I went to get him out of bed, as she went up the stairs, pouting and protesting, “I AM GOING TO BED–YOU HAD YOUR CHANCE.”
“Well, at least give me a kiss goodnight,” I said.
“NO,” she shouted. “That means NO KISSES either.”
So, sitting at the kitchen counter, baby in one arm, I tried four times to fill the medicine dropper with one hand and succeeded only in spilling the sticky liquid all over me and the baby. I desperately called up to Caroline to come down and help me. She finally walked into the kitchen arms folded and eyes narrowed, and said in that dry Exorcist voice: “YOU have the baby, YOU wouldn’t listen to me, now YOU take care of him!” Then with a woooosh, she flew with head spinning back up the stairs.
I was so stunned I could not believe it. Feeling totally helpless, somehow through the grace of God or whoever is up above, I got the medicine in the baby and got him back to bed.
Miss “Linda Blair” then floated down again–I would not say “penitent” but with a somewhat apologetic look on her face. I did NOT want to do a big reprimand scene, as I am the “Out-of-town” Grandma, did NOT plan to ever babysit again, and DO want her throwing her body over my coffin someday. So, I proceeded to get our drinks–water for her (they are not allowed soda) and tart cherry juice for Grandma for her aching joints– (Are you surprised I did NOT have a jug of wine???)
Ted had called earlier while I balanced “vomit baby” in one arm and told me to “send her right to bed-with NO MOVIE.” But the movie was my GOAL for the evening- NO MATTER WHAT. I was going to enjoy something I NEVER get to do–and that is to “cozy up on the couch with my little granddaughter, share some popcorn, and watch an old movie that I had watched with her great-grandmother, and thus make lifelong memories for both of us. I never had a grandmother, so DAMMIT, WE WERE GOING TO DO THIS!!

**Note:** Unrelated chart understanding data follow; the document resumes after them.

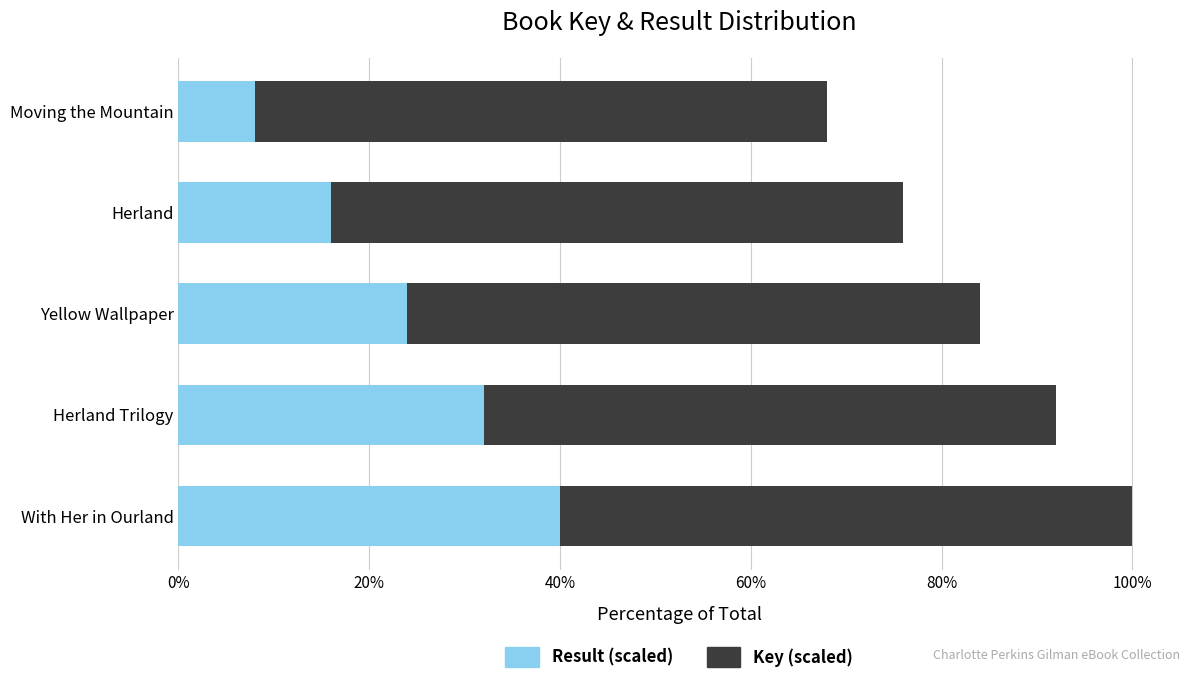

True or false: Result (scaled) has a value of 5.0 at Yellow Wallpaper.

False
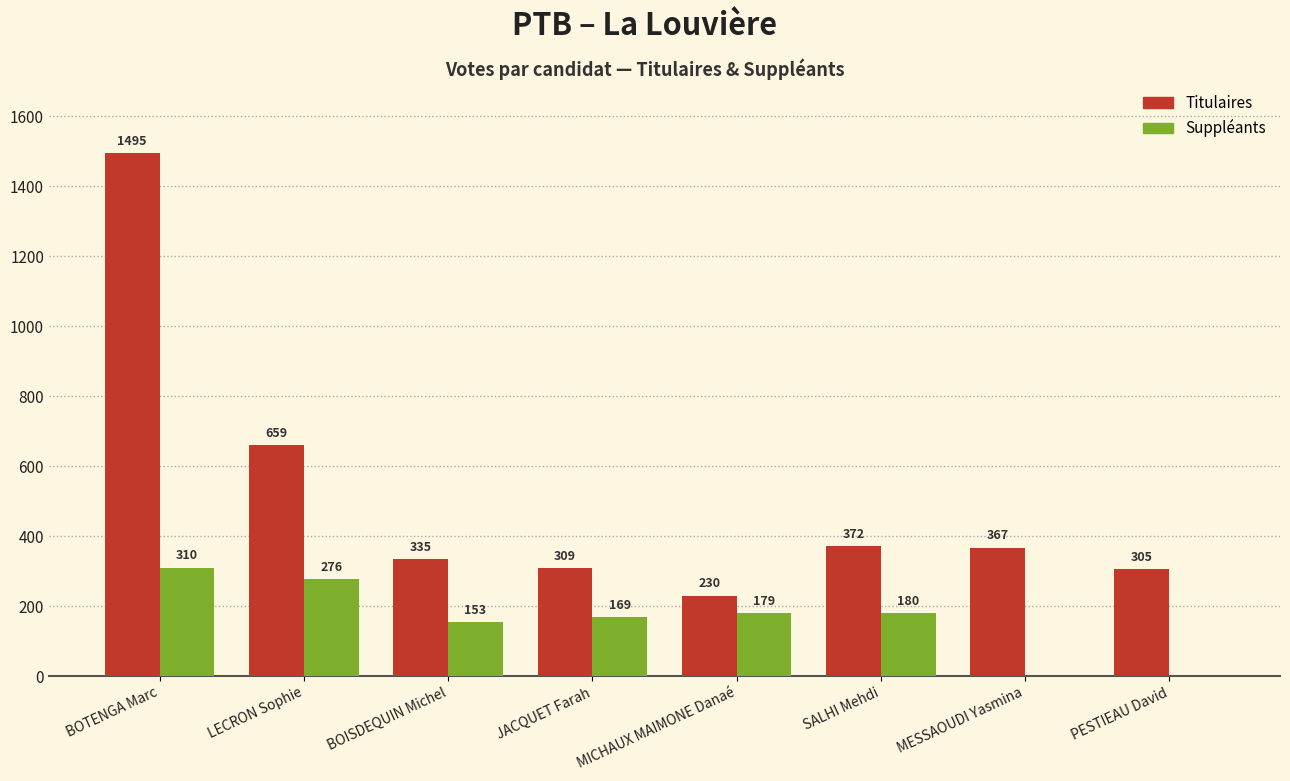

The Titulaires series shows 420 at LECRON Sophie. True or false?

False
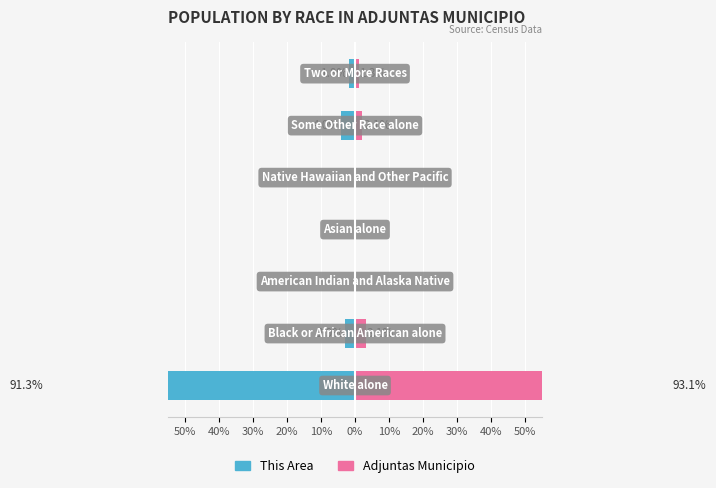

What are all the series names shown in the legend?

This Area, Adjuntas Municipio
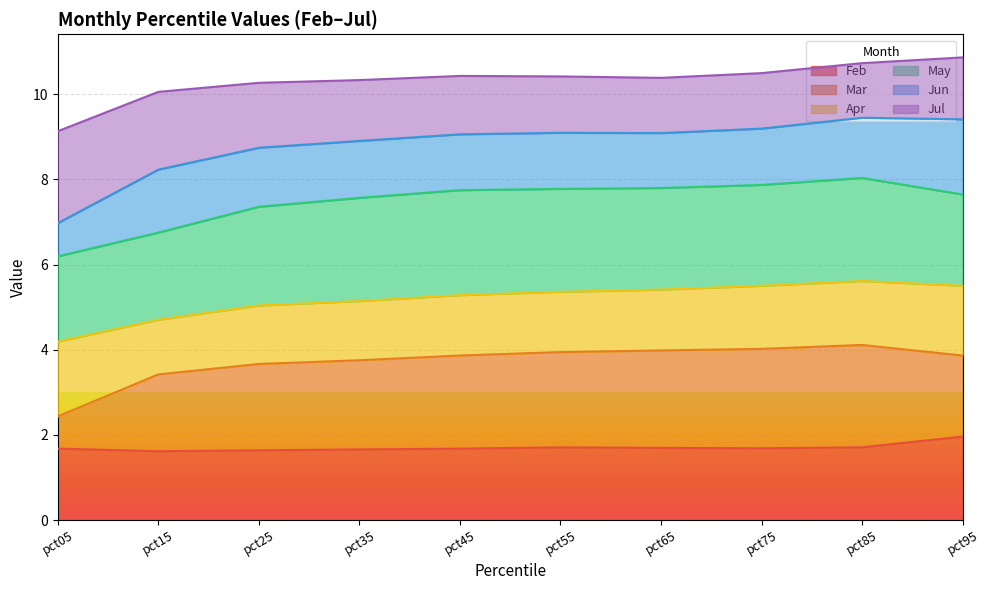

What is the total value across all series at pct55?

10.4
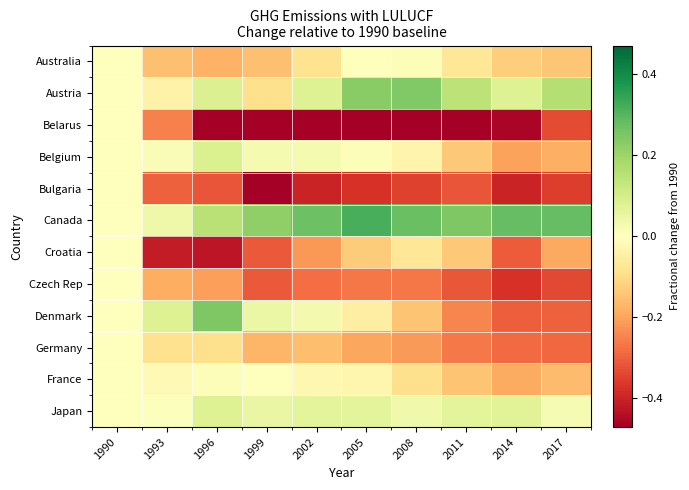

Which category has the highest value across all series?

2005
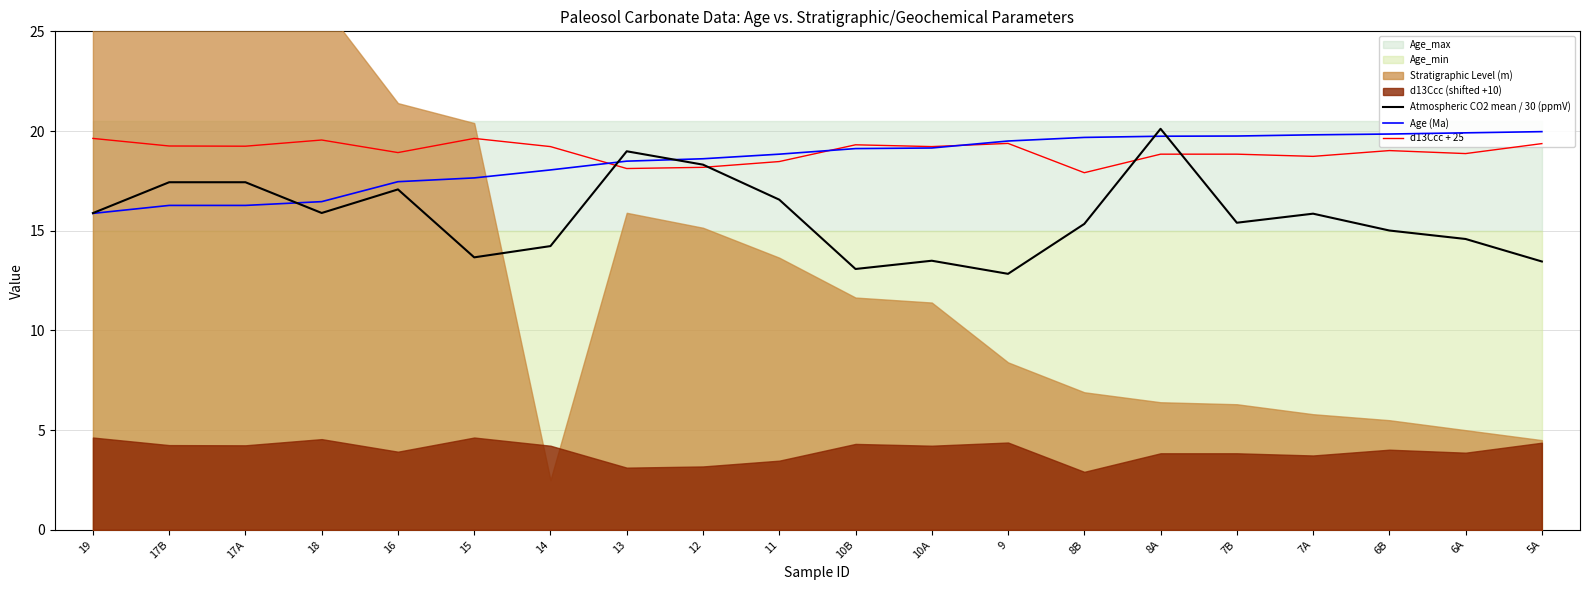

What is the difference between the maximum and minimum values in the Atmospheric CO2 mean / 30 (ppmV) series?

7.3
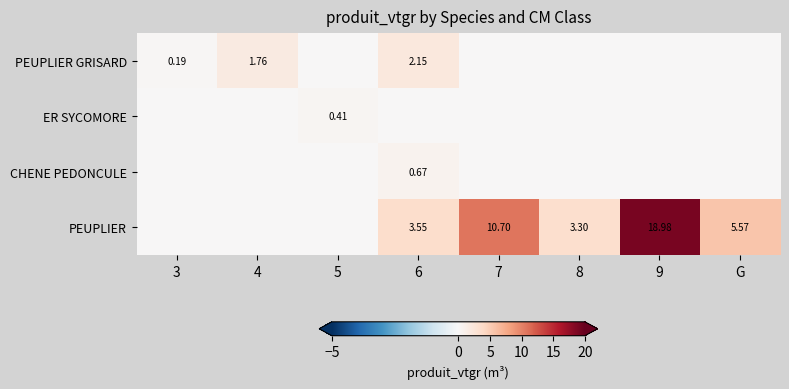

At how many categories does at least one series exceed 11?

1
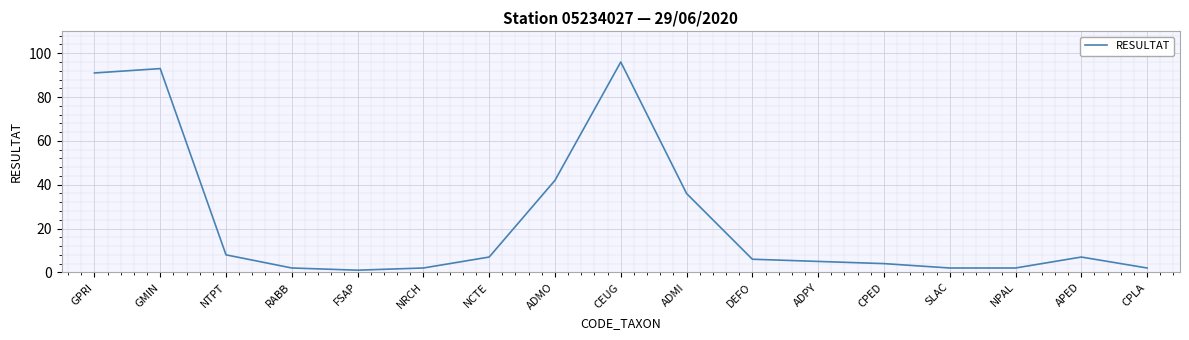

Read the value at CEUG.

96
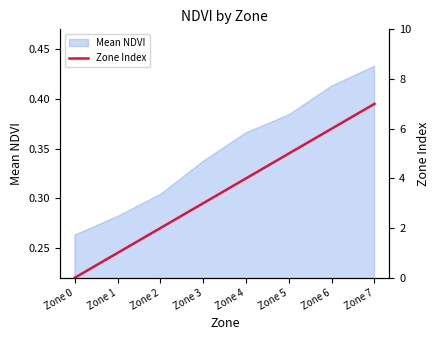

Rank the categories by value from highest to lowest.

Zone 7, Zone 6, Zone 5, Zone 4, Zone 3, Zone 2, Zone 1, Zone 0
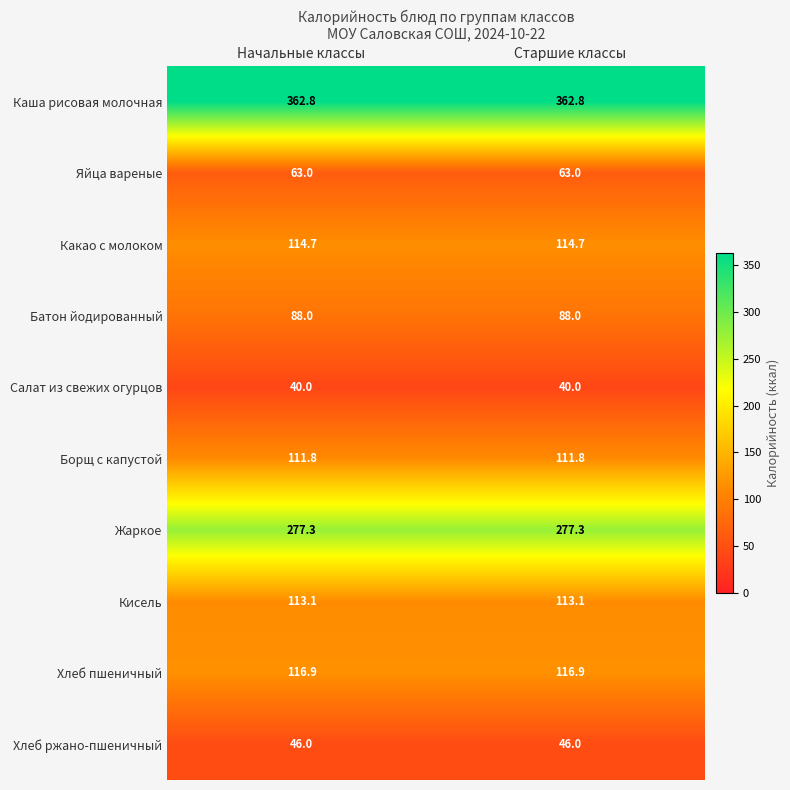

The value of Хлеб ржано-пшеничный at Старшие классы is 20.5. True or false?

False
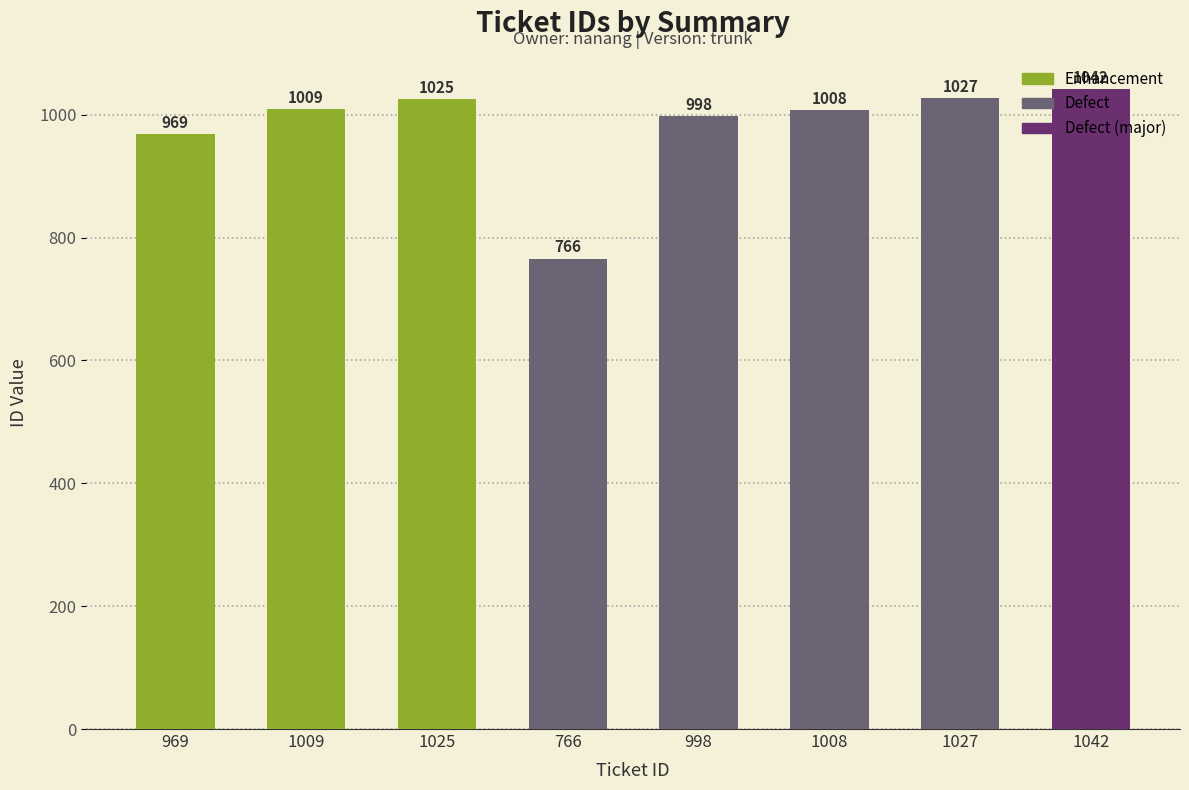

Rank the categories by value from lowest to highest.

766, 969, 998, 1008, 1009, 1025, 1027, 1042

After two more brief checks on the baby, and only one more vomit episode in which Caroline DID help me, even wiping the stinky residue from the floor– we enjoyed the rest of National Velvet. Caroline changed her tune by then, and was all, “Thank you Grandma, I love you so much” as she hugged my arthritic neck so hard I thought it would snap. Of course, I melted. She is not like her mother at all. Even though Emilee is also a thespian and shines onstage, she was never so histrionic at home. She was far less stubborn, too. But, I will always have a soft spot in my heart for my “Sweet Caroline,” because she does take after someone else I know– moi. She is “little Nancy” all over again–spinning head and all!! And, to tell you the truth, it’s kind of nice to know your granddaughter takes after you.